Tewkesbury Borough Council has listed the site as an asset of community value, meaning it cannot be sold for six months.

The land has been put up for sale by Tewkesbury School's trust fund.

Gastons Fields was at the centre of the Wars of the Roses battle in 1471 when Yorkist King Edward IV's forces triumphed over the Lancastrians.

Start Quote

This is excellent news because it takes off the immediate pressure and gives us time”

End Quote Steve Goodchild Tewkesbury Battlefield Society

Tewkesbury Battlefield Society chairman Steve Goodchild said: "This is excellent news, because it takes off the immediate pressure and gives us time to obtain the funding and develop our ideas."

The land was put up for sale earlier this year, with a guide price of £120,000 to £150,000.

Previously, campaigners said they feared the land could be sold to a developer and be built on eventually, and they feared they would not have enough time to secure funding to be able to put in a bid.

A Tewkesbury Borough Council spokeswoman said: "Under the community right to bid process, community groups can nominate local land or buildings to become assets of community value.

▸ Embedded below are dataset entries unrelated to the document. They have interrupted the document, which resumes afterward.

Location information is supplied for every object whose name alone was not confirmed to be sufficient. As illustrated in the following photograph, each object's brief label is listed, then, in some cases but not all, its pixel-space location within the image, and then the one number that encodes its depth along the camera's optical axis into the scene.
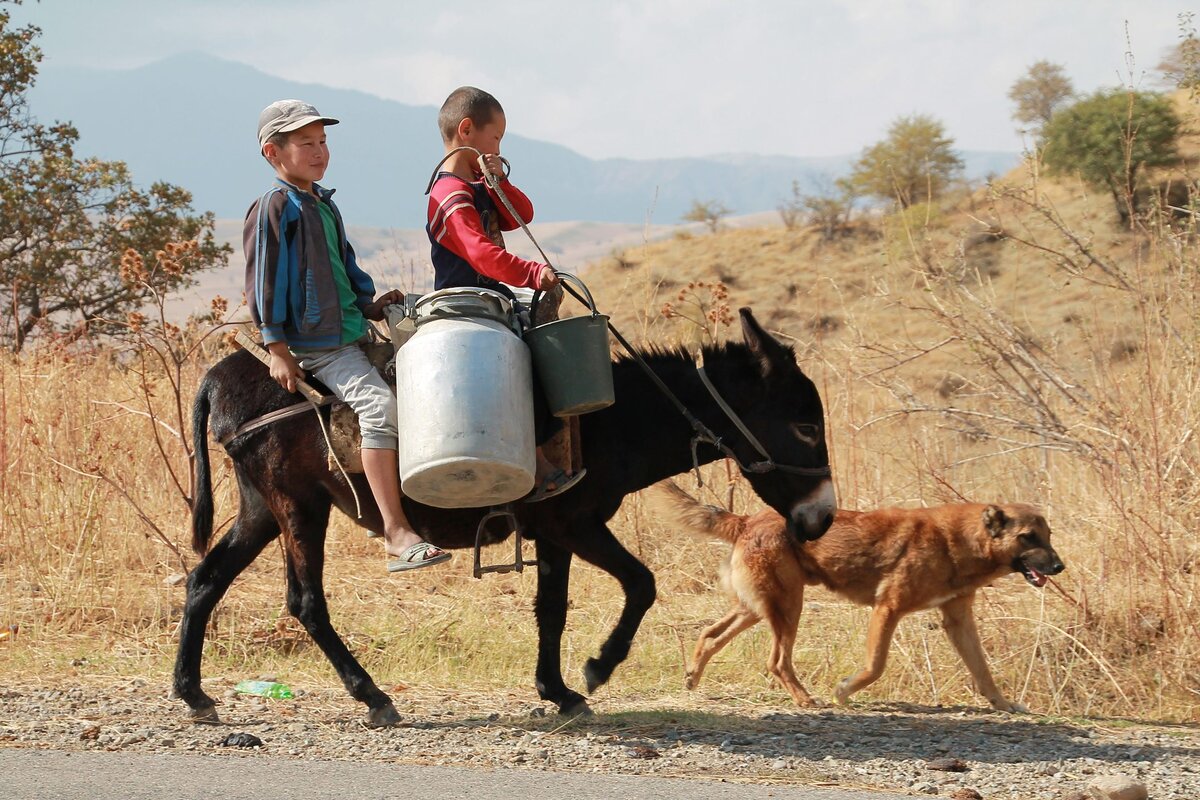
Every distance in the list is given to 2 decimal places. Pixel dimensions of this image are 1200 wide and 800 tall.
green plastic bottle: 13.95
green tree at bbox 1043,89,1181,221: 46.97
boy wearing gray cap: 11.65
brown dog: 15.05
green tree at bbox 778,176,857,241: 70.69
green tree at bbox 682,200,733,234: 83.81
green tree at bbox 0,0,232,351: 35.06
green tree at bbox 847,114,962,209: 73.06
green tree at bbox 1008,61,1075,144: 78.81
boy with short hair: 11.45
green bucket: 11.46
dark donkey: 12.23
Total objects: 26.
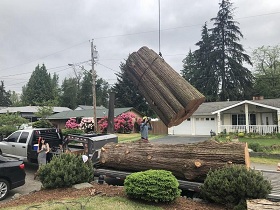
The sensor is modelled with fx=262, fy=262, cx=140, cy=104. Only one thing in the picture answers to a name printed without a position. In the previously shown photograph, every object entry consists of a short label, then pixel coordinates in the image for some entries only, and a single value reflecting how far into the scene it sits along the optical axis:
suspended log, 7.06
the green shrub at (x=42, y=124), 25.64
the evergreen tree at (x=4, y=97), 84.71
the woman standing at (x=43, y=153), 10.11
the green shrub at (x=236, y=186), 5.33
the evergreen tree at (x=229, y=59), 43.41
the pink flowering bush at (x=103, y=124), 29.09
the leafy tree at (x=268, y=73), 44.01
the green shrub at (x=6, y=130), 23.71
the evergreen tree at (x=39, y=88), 67.24
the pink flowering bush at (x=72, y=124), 31.48
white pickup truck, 10.78
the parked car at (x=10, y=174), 7.21
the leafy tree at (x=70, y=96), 68.86
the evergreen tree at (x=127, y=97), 46.44
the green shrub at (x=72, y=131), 22.17
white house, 24.75
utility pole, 22.93
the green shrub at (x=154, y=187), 5.41
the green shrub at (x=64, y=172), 6.93
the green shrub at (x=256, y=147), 15.47
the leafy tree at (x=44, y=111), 31.02
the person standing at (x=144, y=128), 11.46
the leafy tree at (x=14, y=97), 95.29
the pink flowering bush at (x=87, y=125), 30.06
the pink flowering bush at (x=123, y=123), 30.19
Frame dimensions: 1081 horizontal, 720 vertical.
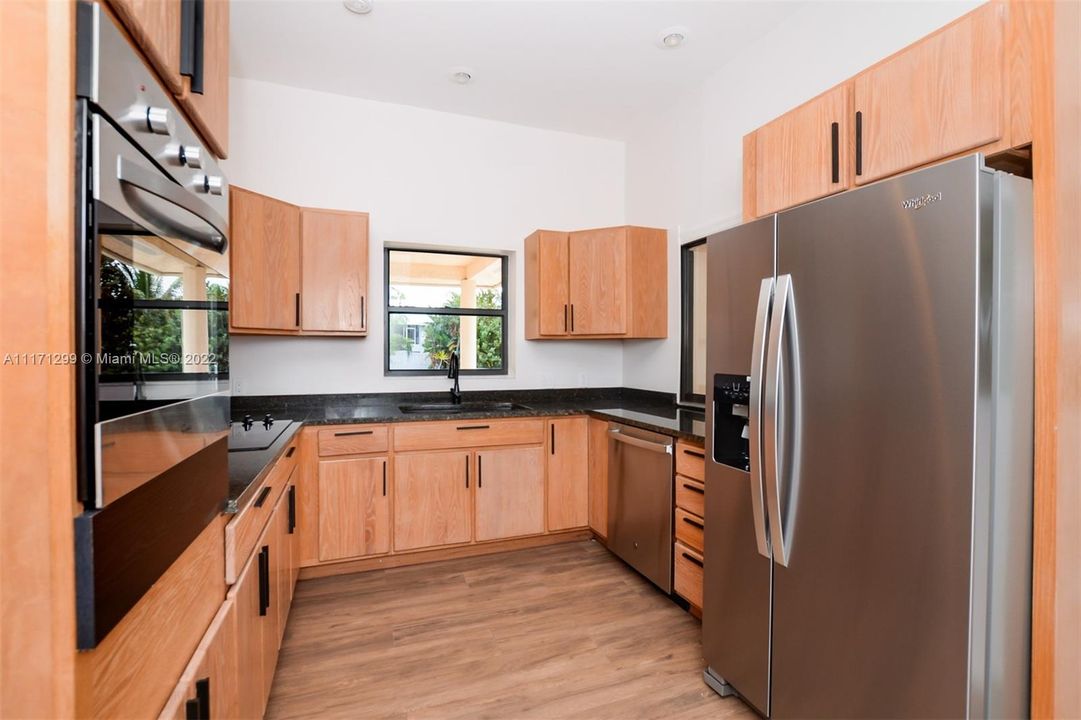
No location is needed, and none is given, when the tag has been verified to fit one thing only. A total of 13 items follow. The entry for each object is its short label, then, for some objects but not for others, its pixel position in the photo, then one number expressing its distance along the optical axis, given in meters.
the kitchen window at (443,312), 3.70
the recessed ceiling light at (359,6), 2.51
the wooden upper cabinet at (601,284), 3.58
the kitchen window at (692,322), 3.45
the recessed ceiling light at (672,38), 2.72
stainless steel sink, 3.22
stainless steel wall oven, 0.60
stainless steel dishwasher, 2.62
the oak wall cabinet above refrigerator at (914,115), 1.36
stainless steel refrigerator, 1.18
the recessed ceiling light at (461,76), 3.12
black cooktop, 2.05
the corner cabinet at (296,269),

"This means they cannot be sold without the community group first being informed and given the opportunity to prepare a bid to buy the site on the open market if the owner decides to sell.

"We received a nomination from the Tewkesbury Battlefield Society for The Gastons in Tewkesbury and following assessment it has now been recognised and listed as an asset of community value."

A society spokeswoman said it would now start preparing a bid, and go ahead with fundraising.

In 1999 plans to build more than 50 houses on part of the site were refused following a public inquiry.